▶ Work to complete: Every line of the data should be written out exactly, with the pictures left out.

▶ Document layout detection data:
# # # #
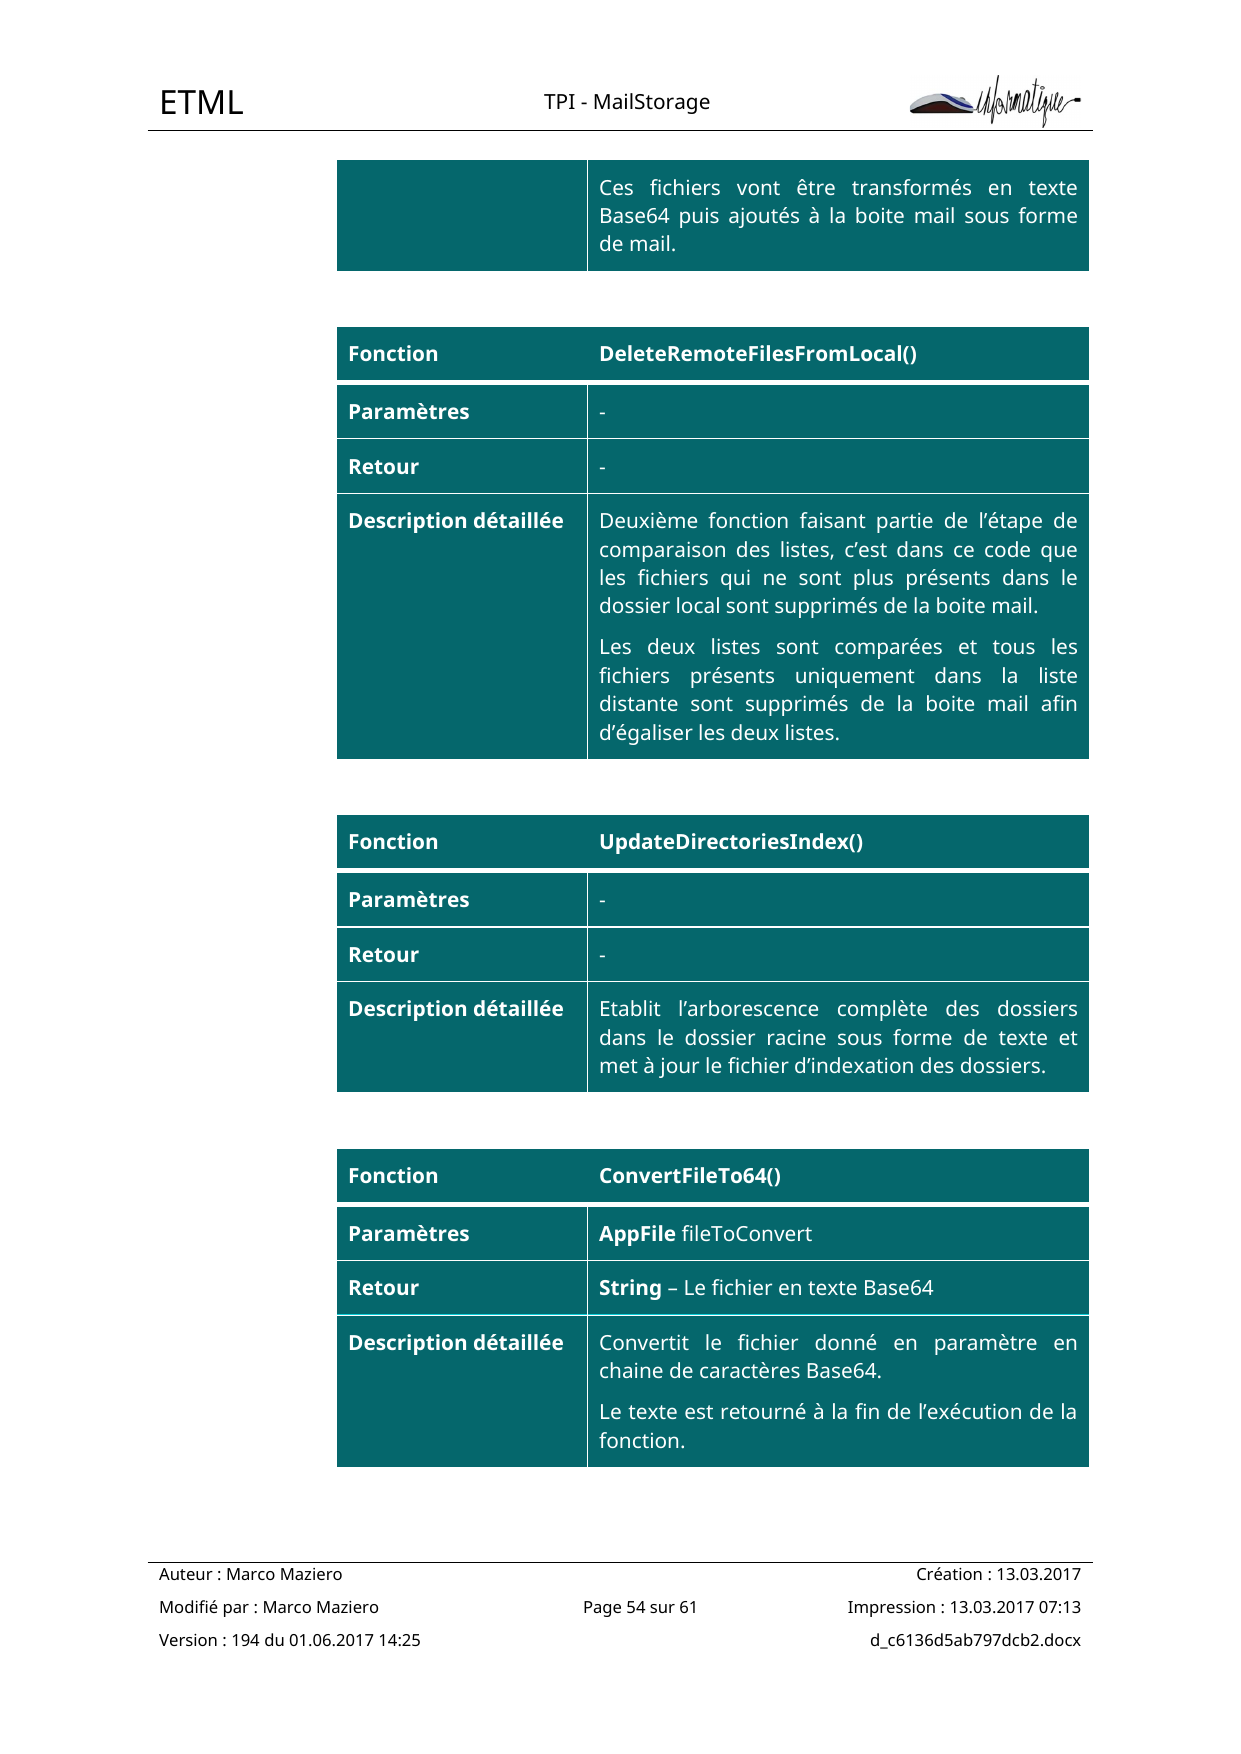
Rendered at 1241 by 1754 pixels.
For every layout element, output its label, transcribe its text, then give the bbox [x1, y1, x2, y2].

table_cell Convertit le fichier donné en paramètre en chaine de caractères Base64. Le texte est retourné à la fin de l’exécution de la fonction. [588, 1316, 1089, 1467]
table_cell Retour [337, 928, 587, 981]
picture [909, 75, 1082, 128]
table_header Fonction [337, 327, 588, 380]
table_cell Retour [337, 439, 587, 493]
table_cell Paramètres [337, 1207, 587, 1260]
table_cell - [588, 873, 1089, 926]
table_cell Description détaillée [337, 1316, 587, 1467]
table_cell Paramètres [337, 385, 587, 438]
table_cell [337, 160, 587, 271]
table_cell Retour [337, 1261, 587, 1314]
table_header ConvertFileTo64() [588, 1149, 1089, 1202]
table_cell Description détaillée [337, 494, 587, 759]
table_cell Deuxième fonction faisant partie de l’étape de comparaison des listes, c’est dans ce code que les fichiers qui ne sont plus présents dans le dossier local sont supprimés de la boite mail. Les deux listes sont comparées et tous les fichiers présents uniquement dans la liste distante sont supprimés de la boite mail afin d’égaliser les deux listes. [588, 494, 1089, 759]
table_cell - [588, 439, 1089, 493]
table_cell - [588, 928, 1089, 981]
table_header Fonction [337, 1149, 588, 1202]
table_header Fonction [337, 815, 588, 868]
table_header DeleteRemoteFilesFromLocal() [588, 327, 1089, 380]
table_cell AppFile fileToConvert [588, 1207, 1089, 1260]
table_cell String – Le fichier en texte Base64 [588, 1261, 1089, 1314]
table_header UpdateDirectoriesIndex() [588, 815, 1089, 868]
table_cell Description détaillée [337, 982, 587, 1092]
table_cell - [588, 385, 1089, 438]
table_cell Paramètres [337, 873, 587, 926]
table_cell Etablit l’arborescence complète des dossiers dans le dossier racine sous forme de texte et met à jour le fichier d’indexation des dossiers. [588, 982, 1089, 1092]
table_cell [588, 160, 1089, 271]
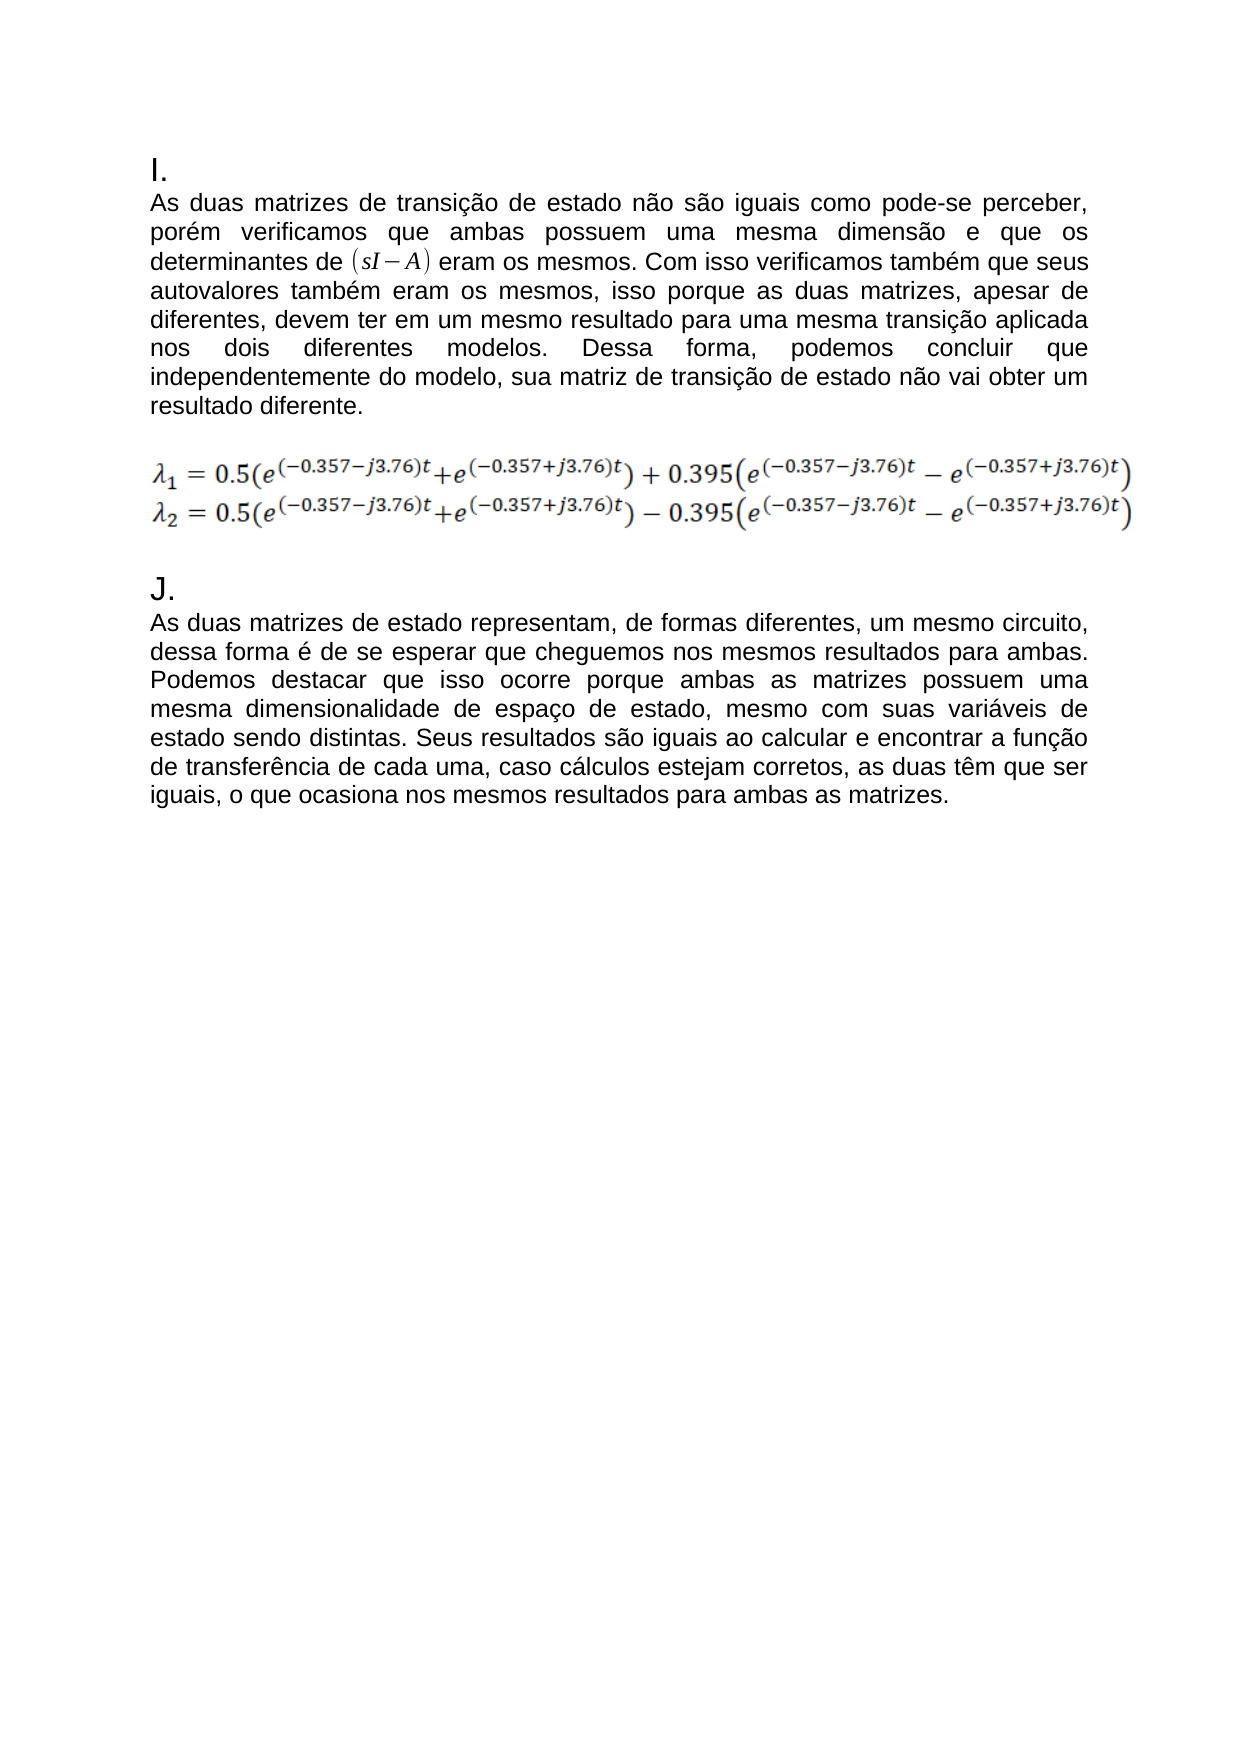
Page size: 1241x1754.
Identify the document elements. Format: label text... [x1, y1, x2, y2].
# # # #
▶ Written response:
Rendered at 1241 by 1754 pixels.
For every layout element, output its label, transcribe its text, then give the bbox [x1, y1, x2, y2].

table_cell Convertit le fichier donné en paramètre en chaine de caractères Base64. Le texte est retourné à la fin de l’exécution de la fonction. [588, 1316, 1089, 1467]
table_cell Retour [337, 928, 587, 981]
picture [909, 75, 1082, 128]
table_header Fonction [337, 327, 588, 380]
table_cell Retour [337, 439, 587, 493]
table_cell Paramètres [337, 1207, 587, 1260]
table_cell - [588, 873, 1089, 926]
table_cell Description détaillée [337, 1316, 587, 1467]
table_cell Paramètres [337, 385, 587, 438]
table_cell [337, 160, 587, 271]
table_cell Retour [337, 1261, 587, 1314]
table_header ConvertFileTo64() [588, 1149, 1089, 1202]
table_cell Description détaillée [337, 494, 587, 759]
table_cell Deuxième fonction faisant partie de l’étape de comparaison des listes, c’est dans ce code que les fichiers qui ne sont plus présents dans le dossier local sont supprimés de la boite mail. Les deux listes sont comparées et tous les fichiers présents uniquement dans la liste distante sont supprimés de la boite mail afin d’égaliser les deux listes. [588, 494, 1089, 759]
table_cell - [588, 439, 1089, 493]
table_cell - [588, 928, 1089, 981]
table_header Fonction [337, 1149, 588, 1202]
table_header Fonction [337, 815, 588, 868]
table_header DeleteRemoteFilesFromLocal() [588, 327, 1089, 380]
table_cell AppFile fileToConvert [588, 1207, 1089, 1260]
table_cell String – Le fichier en texte Base64 [588, 1261, 1089, 1314]
table_header UpdateDirectoriesIndex() [588, 815, 1089, 868]
table_cell Description détaillée [337, 982, 587, 1092]
table_cell - [588, 385, 1089, 438]
table_cell Paramètres [337, 873, 587, 926]
table_cell Etablit l’arborescence complète des dossiers dans le dossier racine sous forme de texte et met à jour le fichier d’indexation des dossiers. [588, 982, 1089, 1092]
table_cell [588, 160, 1089, 271]
Page size: 1241x1754.
Identify the document elements. Format: label text... [x1, y1, x2, y2].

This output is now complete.